Take 3 vertex that form a triangle.
Vertex1=(1,1,1)
Vertex2=(2,2,2)
Vertex3=(3,3,3)
What's the formula to obtain the normal of this plane? Thanks in advance and sorry for my bad english (i'm from Quebec)...

Bob
03-14-2000, 05:25 AM
Hello

You can calculate the normal by using cross products.

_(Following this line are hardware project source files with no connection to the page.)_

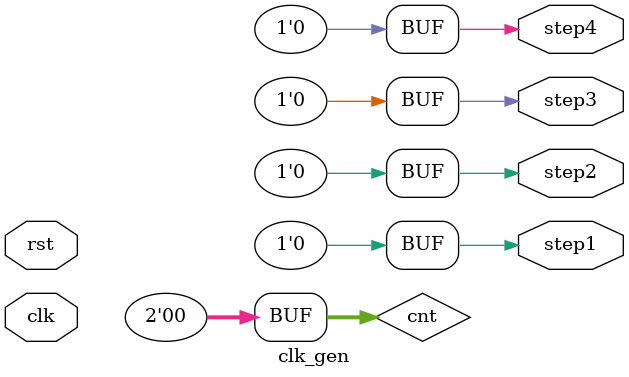
<source format=v>


module clk_gen(
	input clk,
	input rst,
	output reg step1,
	output reg step2,
	output reg step3,
	output reg step4
);

	always @(rst) begin
		cnt = 0;
		step1 = 0;
		step2 = 0;
		step3 = 0;
		step4 = 0;
	end

	reg [1:0] cnt;
	always @(posedge clk) begin
		if (cnt == 2'd0)
		begin
			step1 = 1'b1;
			step2 = 1'b0;
			step3 = 1'b0;
			step4 = 1'b0;
		end
		else if (cnt == 2'd1)
		begin
			step1 = 1'b0;
			step2 = 1'b1;
			step3 = 1'b0;
			step4 = 1'b0;
		end
		else if (cnt == 2'd2)
		begin
			step1 = 1'b0;
			step2 = 1'b0;
			step3 = 1'b1;
			step4 = 1'b0;
		end
		else if (cnt == 2'd3)
		begin
			step1 = 1'b0;
			step2 = 1'b0;
			step3 = 1'b0;
			step4 = 1'b1;
		end

		cnt = cnt+1;
	end

endmodule

</source>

p1, p2 and p3 is your three points in space.
v1 is a vector from p1 to p2
v2 is a vector from p1 to p3

n is the normal calculated by using crosspruduct, v1 x v2.
v1.x = p2.x - p1.x
v1.y = p2.y - p1.y
v1.z = p2.z - p1.z

v2.x = p3.x - p1.x
v2.y = p3.y - p1.y
v2.z = p3.z - p1.z

n.x = (v1.y * v2.z) - (v2.y * v1.z)
n.y = (v1.z * v2.x) - (v2.z * v1.x)
n.z = (v1.x * v2.y) - (v2.x * v1.y)

You have to be carefull with how you cross the two vectors. If you cross them 'in the wrong order', your normal will be pointing the wrong way. You might have to swap v1 and v2. (v1 x v2) != (v2 x v1)

Bob

Popol_Dallaire
03-14-2000, 05:43 AM
Thanks! Exactly the kind of answer i was waiting for!